We took a few minutes to relax and admire the scenery before gathering up our packs and picking our way through the loose boulders on top of the ridge. At one point, I found myself clinging to the side of the mountain when a rock the size of a refrigerator came out from under my feet and crashed all the way to the bottom. I was able to grab some rocks and brush and pull myself back up to fairly solid ground. Davy was out of sight and thought it was me taking a fall, so I yelled that I was alright. We continued on and found a land bridge that led to the ridge where the two rams had been.

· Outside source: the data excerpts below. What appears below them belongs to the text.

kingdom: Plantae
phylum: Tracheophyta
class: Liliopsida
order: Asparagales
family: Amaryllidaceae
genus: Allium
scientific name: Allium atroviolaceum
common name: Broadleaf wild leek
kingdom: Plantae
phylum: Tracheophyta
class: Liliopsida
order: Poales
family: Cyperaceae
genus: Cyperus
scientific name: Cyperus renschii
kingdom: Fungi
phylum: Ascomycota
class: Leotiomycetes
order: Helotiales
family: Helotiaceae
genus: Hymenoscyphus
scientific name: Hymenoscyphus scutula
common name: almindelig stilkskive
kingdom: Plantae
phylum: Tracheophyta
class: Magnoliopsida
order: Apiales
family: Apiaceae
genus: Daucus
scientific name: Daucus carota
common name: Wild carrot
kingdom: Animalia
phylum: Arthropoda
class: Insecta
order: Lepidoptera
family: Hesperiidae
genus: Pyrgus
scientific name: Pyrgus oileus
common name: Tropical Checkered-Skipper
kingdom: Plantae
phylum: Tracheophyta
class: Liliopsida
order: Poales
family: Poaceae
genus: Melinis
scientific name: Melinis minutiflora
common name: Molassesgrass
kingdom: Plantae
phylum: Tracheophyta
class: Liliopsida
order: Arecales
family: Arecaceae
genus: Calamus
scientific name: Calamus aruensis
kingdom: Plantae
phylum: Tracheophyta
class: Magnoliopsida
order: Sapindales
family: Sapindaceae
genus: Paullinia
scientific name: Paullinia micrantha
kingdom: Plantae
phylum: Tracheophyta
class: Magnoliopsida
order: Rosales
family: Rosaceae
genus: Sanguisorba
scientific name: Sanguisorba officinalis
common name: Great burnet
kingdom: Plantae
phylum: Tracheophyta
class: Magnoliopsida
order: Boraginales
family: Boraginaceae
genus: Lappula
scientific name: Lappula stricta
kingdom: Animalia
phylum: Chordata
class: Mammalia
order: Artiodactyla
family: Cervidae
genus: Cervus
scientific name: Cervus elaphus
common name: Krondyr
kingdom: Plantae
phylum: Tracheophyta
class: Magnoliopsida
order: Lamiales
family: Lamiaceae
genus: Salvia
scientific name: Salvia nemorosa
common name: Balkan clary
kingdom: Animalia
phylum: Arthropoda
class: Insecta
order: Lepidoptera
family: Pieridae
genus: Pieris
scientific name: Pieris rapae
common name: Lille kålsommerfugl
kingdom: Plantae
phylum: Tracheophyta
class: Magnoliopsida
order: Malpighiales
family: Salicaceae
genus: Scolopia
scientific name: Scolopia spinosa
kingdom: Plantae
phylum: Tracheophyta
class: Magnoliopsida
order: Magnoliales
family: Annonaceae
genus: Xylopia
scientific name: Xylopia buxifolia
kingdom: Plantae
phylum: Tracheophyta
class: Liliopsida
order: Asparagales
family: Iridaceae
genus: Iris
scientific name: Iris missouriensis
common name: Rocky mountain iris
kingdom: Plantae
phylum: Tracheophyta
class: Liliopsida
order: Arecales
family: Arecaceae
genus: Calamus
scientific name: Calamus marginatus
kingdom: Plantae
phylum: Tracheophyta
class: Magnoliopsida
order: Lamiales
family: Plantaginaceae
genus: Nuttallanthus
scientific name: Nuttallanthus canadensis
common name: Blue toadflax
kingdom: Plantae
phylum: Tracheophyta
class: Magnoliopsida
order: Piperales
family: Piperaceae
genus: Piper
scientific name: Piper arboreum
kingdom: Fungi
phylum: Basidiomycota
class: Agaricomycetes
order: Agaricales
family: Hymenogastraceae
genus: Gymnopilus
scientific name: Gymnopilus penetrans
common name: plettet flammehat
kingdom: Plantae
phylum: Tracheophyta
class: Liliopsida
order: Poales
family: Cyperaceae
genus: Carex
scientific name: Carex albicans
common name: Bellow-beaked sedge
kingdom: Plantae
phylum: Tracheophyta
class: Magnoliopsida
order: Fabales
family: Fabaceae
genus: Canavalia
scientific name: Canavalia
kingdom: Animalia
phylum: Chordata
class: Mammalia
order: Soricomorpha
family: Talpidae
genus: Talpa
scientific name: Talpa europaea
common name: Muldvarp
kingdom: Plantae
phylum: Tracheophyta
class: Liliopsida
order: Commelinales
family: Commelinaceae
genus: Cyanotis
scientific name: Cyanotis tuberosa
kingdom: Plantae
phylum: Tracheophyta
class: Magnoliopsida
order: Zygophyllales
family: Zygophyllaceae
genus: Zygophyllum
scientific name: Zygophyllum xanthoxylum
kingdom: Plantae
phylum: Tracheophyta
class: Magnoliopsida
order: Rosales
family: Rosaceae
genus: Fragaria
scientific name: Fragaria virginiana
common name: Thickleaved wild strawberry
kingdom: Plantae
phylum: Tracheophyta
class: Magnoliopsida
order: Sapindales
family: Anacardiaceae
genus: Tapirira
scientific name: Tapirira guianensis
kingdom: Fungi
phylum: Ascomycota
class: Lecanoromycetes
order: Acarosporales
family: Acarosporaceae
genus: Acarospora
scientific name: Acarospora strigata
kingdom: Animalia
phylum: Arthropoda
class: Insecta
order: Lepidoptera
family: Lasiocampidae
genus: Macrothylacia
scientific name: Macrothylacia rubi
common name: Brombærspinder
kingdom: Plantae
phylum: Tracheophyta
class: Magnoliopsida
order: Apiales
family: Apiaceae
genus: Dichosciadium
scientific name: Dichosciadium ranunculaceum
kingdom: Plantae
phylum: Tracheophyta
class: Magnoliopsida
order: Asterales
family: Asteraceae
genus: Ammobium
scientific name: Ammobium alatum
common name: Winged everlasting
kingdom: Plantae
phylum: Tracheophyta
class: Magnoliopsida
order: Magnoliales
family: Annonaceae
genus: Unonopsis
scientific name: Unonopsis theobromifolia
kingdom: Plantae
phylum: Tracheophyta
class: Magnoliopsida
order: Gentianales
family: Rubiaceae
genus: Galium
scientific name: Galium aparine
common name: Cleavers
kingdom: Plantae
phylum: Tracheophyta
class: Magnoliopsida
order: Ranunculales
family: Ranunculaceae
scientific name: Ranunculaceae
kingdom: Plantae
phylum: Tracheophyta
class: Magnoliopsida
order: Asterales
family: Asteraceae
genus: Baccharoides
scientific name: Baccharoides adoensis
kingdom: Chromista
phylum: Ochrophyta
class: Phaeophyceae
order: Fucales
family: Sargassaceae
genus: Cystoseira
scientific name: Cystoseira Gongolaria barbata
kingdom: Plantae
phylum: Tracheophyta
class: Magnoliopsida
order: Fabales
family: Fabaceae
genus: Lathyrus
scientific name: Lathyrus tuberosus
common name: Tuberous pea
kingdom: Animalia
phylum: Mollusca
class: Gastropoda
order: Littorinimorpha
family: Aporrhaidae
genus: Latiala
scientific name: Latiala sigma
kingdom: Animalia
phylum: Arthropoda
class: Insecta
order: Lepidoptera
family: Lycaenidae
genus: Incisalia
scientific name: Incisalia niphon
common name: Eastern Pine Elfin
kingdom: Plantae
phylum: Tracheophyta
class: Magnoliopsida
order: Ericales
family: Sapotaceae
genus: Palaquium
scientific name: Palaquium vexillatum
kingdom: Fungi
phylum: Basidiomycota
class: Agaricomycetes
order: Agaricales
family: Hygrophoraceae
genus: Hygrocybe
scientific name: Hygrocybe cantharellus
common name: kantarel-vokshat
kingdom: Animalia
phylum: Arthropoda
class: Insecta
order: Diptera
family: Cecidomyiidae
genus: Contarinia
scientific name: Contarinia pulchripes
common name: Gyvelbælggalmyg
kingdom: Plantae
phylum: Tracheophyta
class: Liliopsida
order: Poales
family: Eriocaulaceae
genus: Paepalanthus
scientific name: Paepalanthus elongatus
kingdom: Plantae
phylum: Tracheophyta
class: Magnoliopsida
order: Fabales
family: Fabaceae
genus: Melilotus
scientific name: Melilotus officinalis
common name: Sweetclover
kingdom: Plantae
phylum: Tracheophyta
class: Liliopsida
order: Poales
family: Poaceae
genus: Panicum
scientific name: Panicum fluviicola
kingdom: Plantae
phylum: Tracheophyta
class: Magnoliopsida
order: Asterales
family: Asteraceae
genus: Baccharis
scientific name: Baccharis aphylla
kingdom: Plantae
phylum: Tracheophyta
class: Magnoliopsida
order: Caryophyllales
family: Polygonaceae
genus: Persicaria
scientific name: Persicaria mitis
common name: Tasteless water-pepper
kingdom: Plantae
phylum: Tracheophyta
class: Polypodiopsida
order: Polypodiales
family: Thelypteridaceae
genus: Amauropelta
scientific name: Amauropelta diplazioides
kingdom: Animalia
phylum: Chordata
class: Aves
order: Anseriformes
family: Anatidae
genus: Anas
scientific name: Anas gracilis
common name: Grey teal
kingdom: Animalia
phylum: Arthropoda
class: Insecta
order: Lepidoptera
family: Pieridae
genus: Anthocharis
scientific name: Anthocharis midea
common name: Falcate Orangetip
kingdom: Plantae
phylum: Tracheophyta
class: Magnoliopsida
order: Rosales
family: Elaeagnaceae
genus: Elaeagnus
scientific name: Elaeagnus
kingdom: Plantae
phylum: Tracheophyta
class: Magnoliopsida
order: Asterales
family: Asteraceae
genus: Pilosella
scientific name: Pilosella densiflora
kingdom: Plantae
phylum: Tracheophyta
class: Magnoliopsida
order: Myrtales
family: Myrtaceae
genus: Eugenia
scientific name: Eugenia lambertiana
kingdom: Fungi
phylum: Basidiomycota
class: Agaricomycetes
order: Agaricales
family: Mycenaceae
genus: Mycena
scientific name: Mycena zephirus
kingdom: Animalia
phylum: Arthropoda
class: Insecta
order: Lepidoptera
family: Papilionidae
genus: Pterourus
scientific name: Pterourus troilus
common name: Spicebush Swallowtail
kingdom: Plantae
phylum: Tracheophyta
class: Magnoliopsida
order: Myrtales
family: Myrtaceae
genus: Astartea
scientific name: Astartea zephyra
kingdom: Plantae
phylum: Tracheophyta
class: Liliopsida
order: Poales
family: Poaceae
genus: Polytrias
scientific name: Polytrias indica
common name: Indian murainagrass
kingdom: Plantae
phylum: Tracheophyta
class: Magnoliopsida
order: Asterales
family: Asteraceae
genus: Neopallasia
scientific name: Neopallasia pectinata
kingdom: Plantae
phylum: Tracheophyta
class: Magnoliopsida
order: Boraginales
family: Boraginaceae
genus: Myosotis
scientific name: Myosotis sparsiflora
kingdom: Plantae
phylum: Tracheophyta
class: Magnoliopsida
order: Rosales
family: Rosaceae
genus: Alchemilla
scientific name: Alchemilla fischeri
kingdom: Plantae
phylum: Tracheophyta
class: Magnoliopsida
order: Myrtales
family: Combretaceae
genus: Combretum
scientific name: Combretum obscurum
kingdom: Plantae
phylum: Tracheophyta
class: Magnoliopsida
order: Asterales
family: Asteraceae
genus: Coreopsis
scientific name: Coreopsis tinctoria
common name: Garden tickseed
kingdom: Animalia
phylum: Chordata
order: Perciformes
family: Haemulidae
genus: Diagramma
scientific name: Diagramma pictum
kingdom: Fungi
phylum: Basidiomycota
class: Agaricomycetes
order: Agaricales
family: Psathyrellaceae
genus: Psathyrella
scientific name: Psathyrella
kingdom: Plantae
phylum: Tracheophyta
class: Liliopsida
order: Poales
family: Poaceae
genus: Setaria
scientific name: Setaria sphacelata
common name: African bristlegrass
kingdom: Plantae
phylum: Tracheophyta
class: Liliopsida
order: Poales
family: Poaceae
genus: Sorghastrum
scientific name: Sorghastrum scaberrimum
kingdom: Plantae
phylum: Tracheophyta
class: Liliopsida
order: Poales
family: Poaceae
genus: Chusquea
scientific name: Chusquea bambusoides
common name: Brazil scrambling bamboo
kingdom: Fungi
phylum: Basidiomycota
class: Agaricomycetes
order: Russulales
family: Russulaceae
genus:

We located my ram where he had stopped tumbling about 200 yards from the top with a horn wedged under some rocks. It had been well over an hour since I took the shot and all of the emotion finally hit me. We had spent the last five hours navigating some of the gnarliest terrain I’d ever hunted, all while dealing with rain, snow, and hail. Now I stood in awe admiring this beautiful ram with the glacier-covered mountains as a backdrop. We said a prayer, thanking God for this amazing experience and for this ram.
The sun was setting as we headed off on a 10-hour pack out, covering the nine miles back to camp. We made countless drainage and river crossings and stopped once for a warming fire. Our packs were heavy, but the smiles seemed to lighten the load. I’m very grateful for Davy’s positive attitude and strong back.
All I ever wanted from this hunt was a fun adventure and a legal ram. Our butt-kicker stalk along with this amazing ram far exceeded any expectations! Alaska Fish and Game aged him at 10 years old and 38 2/8".